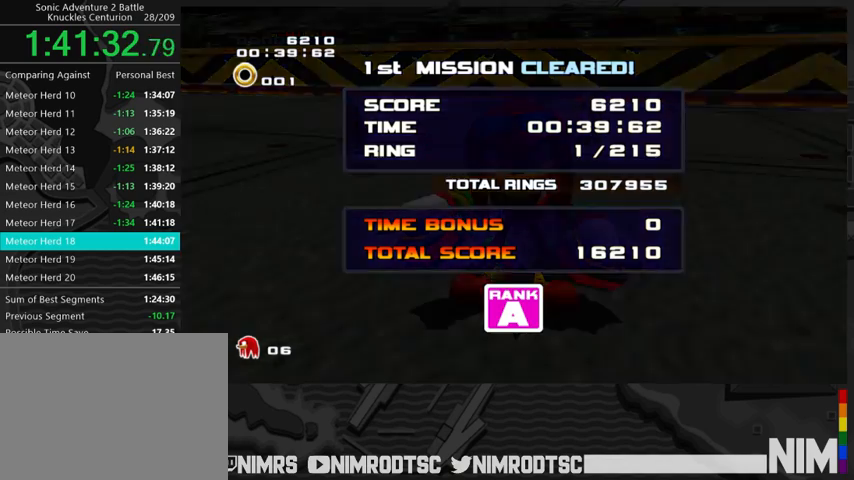
{"buttons": [], "left_stick": "center", "right_stick": "center", "events": [[33, "START", "up"], [133, "START", "down"], [200, "START", "up"], [300, "START", "down"], [333, "START", "up"]]}
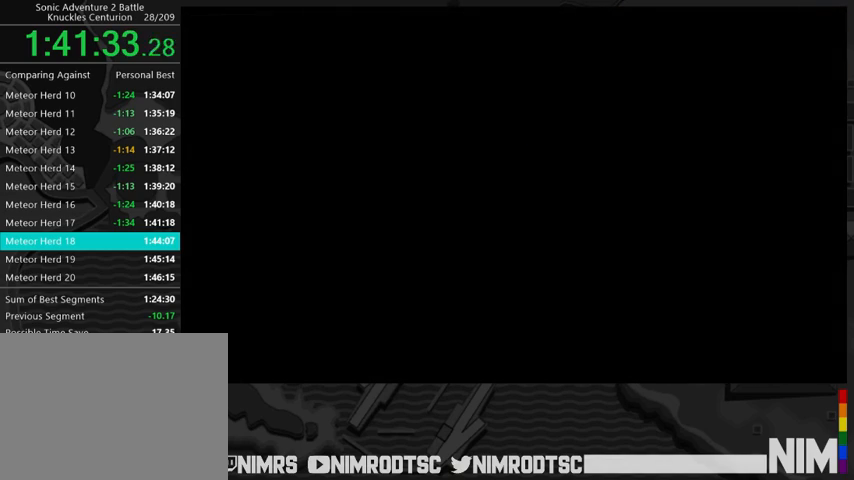
{"buttons": [], "left_stick": "center", "right_stick": "center", "events": [[100, "START", "down"], [133, "START", "up"], [233, "START", "down"], [333, "START", "up"], [433, "START", "down"], [500, "START", "up"]]}
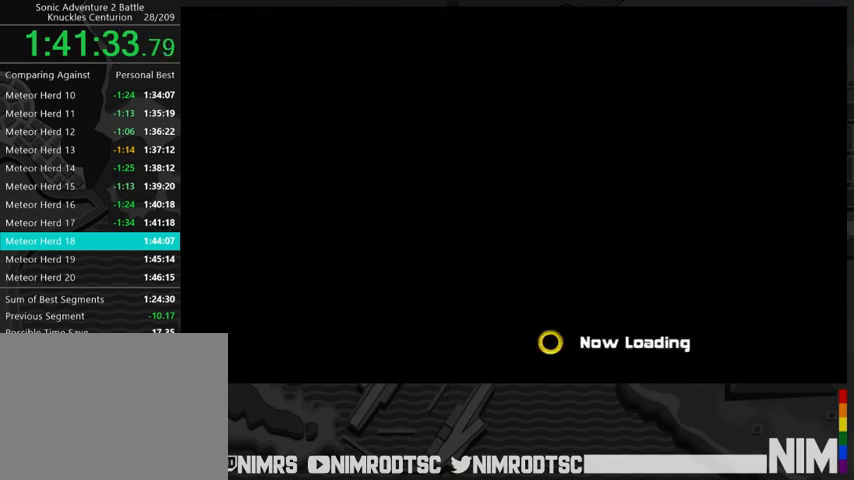
{"buttons": [], "left_stick": "center", "right_stick": "center", "events": [[67, "START", "down"], [133, "START", "up"], [233, "START", "down"], [300, "START", "up"], [400, "START", "down"], [433, "START", "up"]]}
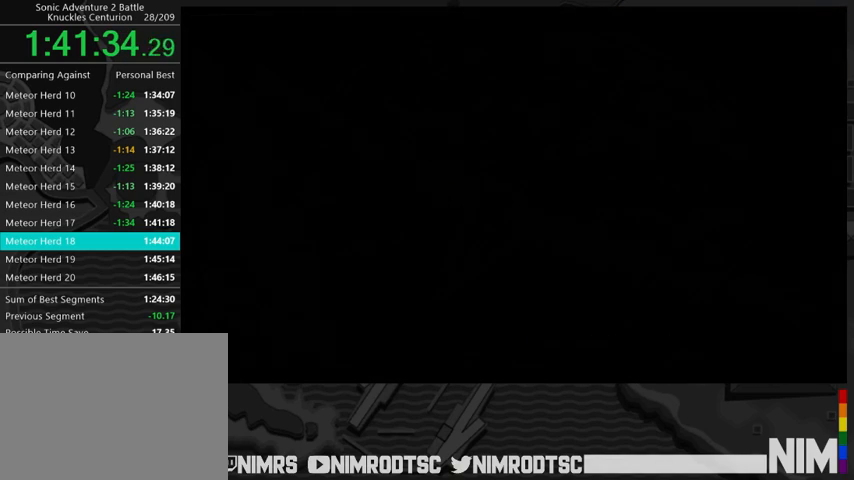
{"buttons": ["START"], "left_stick": "center", "right_stick": "center", "events": [[33, "START", "down"], [100, "START", "up"], [200, "START", "down"], [267, "START", "up"], [333, "START", "down"], [400, "START", "up"], [500, "START", "down"]]}
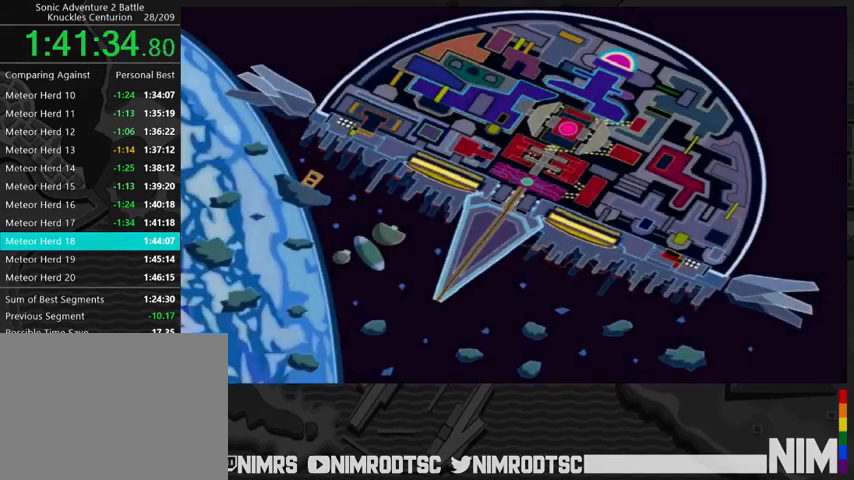
{"buttons": [], "left_stick": "center", "right_stick": "center", "events": [[100, "START", "up"]]}
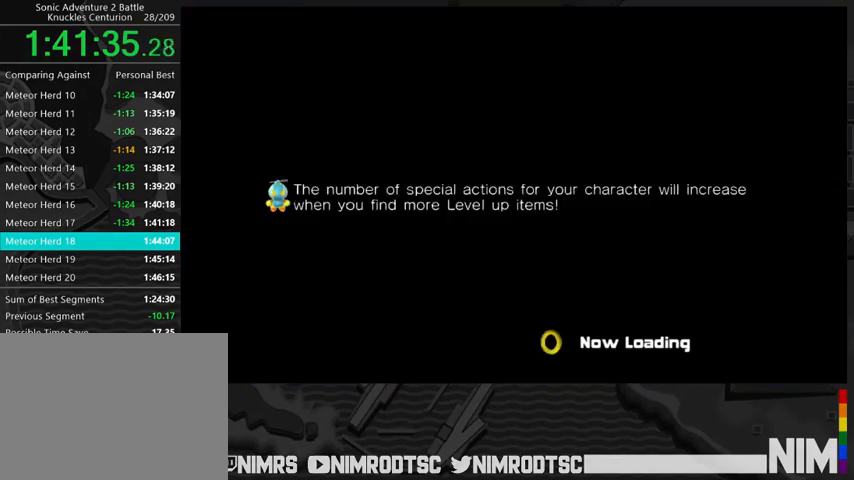
{"buttons": [], "left_stick": "center", "right_stick": "center", "events": []}
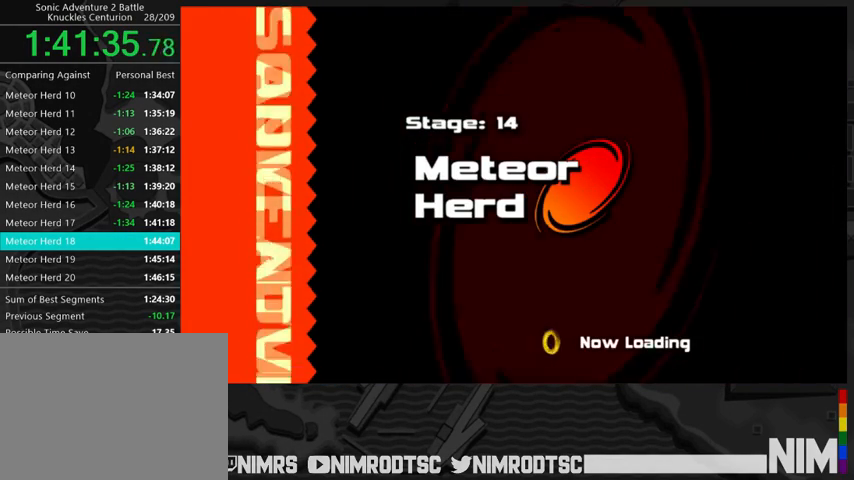
{"buttons": [], "left_stick": "center", "right_stick": "center", "events": []}
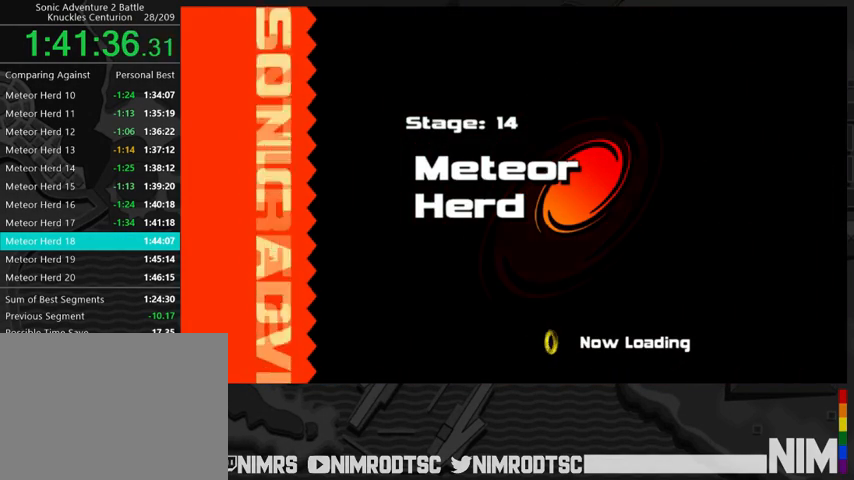
{"buttons": [], "left_stick": "center", "right_stick": "center", "events": []}
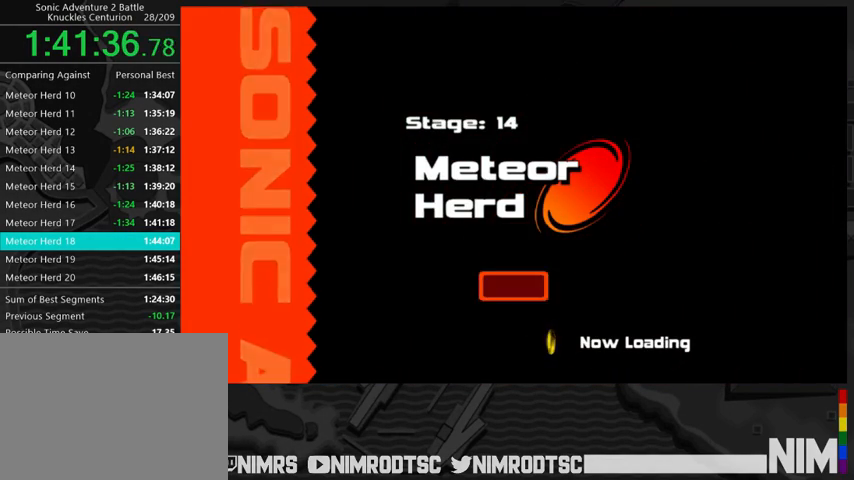
{"buttons": [], "left_stick": "center", "right_stick": "center", "events": []}
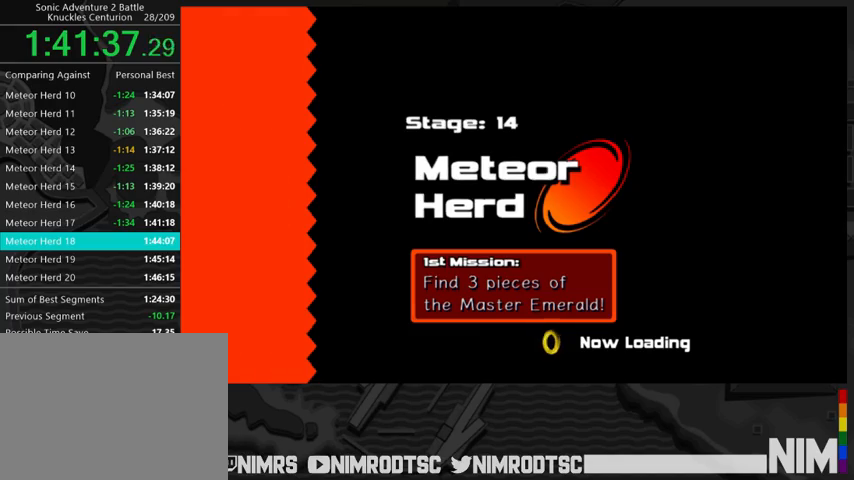
{"buttons": [], "left_stick": "center", "right_stick": "center", "events": []}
● ● ● ●
Problem description: Output the records exactly, pictures excluded.

Answer to this problem:
{"buttons": [], "left_stick": "center", "right_stick": "center", "events": [[33, "START", "up"], [133, "START", "down"], [200, "START", "up"], [300, "START", "down"], [333, "START", "up"]]}
{"buttons": [], "left_stick": "center", "right_stick": "center", "events": [[100, "START", "down"], [133, "START", "up"], [233, "START", "down"], [333, "START", "up"], [433, "START", "down"], [500, "START", "up"]]}
{"buttons": [], "left_stick": "center", "right_stick": "center", "events": [[67, "START", "down"], [133, "START", "up"], [233, "START", "down"], [300, "START", "up"], [400, "START", "down"], [433, "START", "up"]]}
{"buttons": ["START"], "left_stick": "center", "right_stick": "center", "events": [[33, "START", "down"], [100, "START", "up"], [200, "START", "down"], [267, "START", "up"], [333, "START", "down"], [400, "START", "up"], [500, "START", "down"]]}
{"buttons": [], "left_stick": "center", "right_stick": "center", "events": [[100, "START", "up"]]}
{"buttons": [], "left_stick": "center", "right_stick": "center", "events": []}
{"buttons": [], "left_stick": "center", "right_stick": "center", "events": []}
{"buttons": [], "left_stick": "center", "right_stick": "center", "events": []}
{"buttons": [], "left_stick": "center", "right_stick": "center", "events": []}
{"buttons": [], "left_stick": "center", "right_stick": "center", "events": []}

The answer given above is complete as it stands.